MEP consists of both header definition as well as a textual markup within the body of the document. MEP, like the others, placed bibliographic definition between its <mepHeader></mepHeader>, but also marks up the electronic surrogate of the document itself between <doc></doc> metatags.
EAD consists of three main elements: header <eadheader></eadheader>,
frontmatter <frontmatter>, and archival description <archdesc>. The
EAD header consists of tags that define elements and atributes and
follow TEI standards. Frontmatter is seen as a bibliographic
descripter, but less formal in structure than the header taht need not
follow TEI format. Archival description contains information about the
document body. (see http://lcweb.loc.gov/ead/tglib/tlover.html)
| <teiHeader>
<fileDesc> <titleStmt>Title</titleStmt> <editionStmt>Edition</editionStmt> <extent>Extent</extent> <publicationStmt>Pub</publicationStmt> <seriesStmt> Series</seriesStmt> <notesStmt>Notes</notesStmt> <sourceDesc>Source </sourceDesc> </fileDesc> <more header here> </teiHeader> |
The TEI header contains a series of elements. The first is always the file description <fileDesc>. It is designed to provide standard bibliographic referants as shown above.

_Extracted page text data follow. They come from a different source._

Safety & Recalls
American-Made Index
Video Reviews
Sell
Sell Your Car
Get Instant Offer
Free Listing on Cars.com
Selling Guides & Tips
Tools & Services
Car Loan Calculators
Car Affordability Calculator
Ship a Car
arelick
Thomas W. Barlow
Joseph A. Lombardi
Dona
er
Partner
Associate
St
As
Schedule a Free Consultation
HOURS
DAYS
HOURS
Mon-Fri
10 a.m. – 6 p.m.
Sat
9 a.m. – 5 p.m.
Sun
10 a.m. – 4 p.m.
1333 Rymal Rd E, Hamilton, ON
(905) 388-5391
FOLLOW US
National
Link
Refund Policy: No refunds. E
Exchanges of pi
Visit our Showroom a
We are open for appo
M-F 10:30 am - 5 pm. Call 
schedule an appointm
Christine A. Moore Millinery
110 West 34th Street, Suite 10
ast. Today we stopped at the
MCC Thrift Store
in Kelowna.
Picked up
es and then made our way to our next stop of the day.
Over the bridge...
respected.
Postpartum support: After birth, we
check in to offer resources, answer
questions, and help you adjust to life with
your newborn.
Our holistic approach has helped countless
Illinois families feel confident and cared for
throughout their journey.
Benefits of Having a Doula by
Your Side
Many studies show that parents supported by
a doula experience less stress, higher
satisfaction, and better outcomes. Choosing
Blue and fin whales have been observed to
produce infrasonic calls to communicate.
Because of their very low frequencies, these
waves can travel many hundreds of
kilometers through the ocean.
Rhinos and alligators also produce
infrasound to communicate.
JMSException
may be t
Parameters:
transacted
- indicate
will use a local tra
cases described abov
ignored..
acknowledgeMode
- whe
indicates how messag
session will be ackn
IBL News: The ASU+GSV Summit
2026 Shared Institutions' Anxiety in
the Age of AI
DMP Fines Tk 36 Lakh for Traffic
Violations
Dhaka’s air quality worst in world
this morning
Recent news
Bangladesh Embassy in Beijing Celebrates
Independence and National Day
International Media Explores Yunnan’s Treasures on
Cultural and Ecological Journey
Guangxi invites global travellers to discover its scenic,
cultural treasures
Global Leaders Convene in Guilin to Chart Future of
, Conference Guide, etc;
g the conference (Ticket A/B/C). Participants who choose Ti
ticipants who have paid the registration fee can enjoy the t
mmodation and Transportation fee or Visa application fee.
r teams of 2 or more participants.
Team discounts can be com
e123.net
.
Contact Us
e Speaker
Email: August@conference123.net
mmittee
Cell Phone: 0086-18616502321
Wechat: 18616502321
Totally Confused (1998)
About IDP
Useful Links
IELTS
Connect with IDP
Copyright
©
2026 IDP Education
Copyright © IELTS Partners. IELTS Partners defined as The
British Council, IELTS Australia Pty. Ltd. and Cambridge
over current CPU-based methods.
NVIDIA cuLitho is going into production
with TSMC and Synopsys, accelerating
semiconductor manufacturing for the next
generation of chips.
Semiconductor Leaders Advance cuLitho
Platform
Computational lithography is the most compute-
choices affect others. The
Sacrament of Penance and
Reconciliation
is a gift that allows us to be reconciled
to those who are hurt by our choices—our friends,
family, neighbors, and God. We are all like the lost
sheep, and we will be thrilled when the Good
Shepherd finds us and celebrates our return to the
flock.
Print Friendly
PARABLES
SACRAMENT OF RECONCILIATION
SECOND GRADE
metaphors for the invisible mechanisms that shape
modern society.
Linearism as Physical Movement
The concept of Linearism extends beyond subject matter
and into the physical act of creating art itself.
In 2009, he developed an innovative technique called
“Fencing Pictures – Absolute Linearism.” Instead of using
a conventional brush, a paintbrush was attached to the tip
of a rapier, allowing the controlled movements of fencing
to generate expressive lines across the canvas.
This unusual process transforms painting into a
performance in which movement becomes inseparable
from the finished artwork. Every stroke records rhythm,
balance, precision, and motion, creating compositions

The second major element is the Encoding Description <encodingDesc>
. It is an optional description of methods and editorial
principles underlying the document description. There are nine optional
subdivisions to the <encodingDesc>
The third major element is the Profile Description <profileDesc>. This too is a optional element and includes information surrounding a document of a non-bibliographic nature. These include various subelements that describe how a document came to be <creation>, languages and sub-languagesfound in the text <langUsage> , and descriptions of the nature of the text <textClass> . There are addtional subelements.
The fourth and final element is the Revision Description <revisionDesc>. This last element pertains not to the described document, but rather to revisions to the description. It is, if you will, a provinance of the bibliographic document description. It too is optional.